[Saved entries]
= = = = = = =

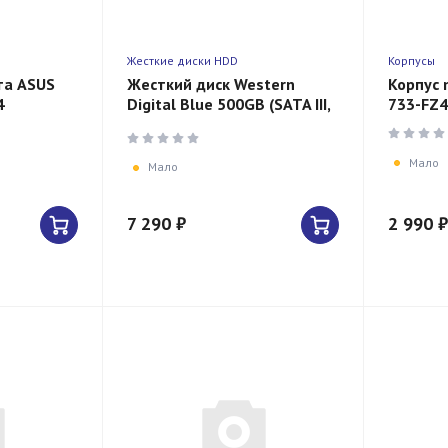
Жесткие диски HDD
Корпусы
та ASUS
Жесткий диск Western
Корпус 
4
Digital Blue 500GB (SATA III,
733-FZ4
60,
3.5", 7200rpm, 32MB)
5G LAN)
Мало
Мало
7 290 ₽
2 990 ₽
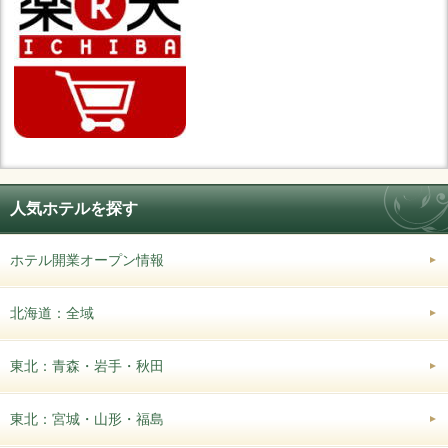
人気ホテルを探す
ホテル開業オープン情報
北海道：全域
東北：青森・岩手・秋田
東北：宮城・山形・福島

= = = = = = =

Required action - Write out the text of the entries above line for line, without altering a single character, and omit the pictures.

Solution to the problem -
Жесткие диски HDD
Корпусы
та ASUS
Жесткий диск Western
Корпус 
4
Digital Blue 500GB (SATA III,
733-FZ4
60,
3.5", 7200rpm, 32MB)
5G LAN)
Мало
Мало
7 290 ₽
2 990 ₽
人気ホテルを探す
ホテル開業オープン情報
北海道：全域
東北：青森・岩手・秋田
東北：宮城・山形・福島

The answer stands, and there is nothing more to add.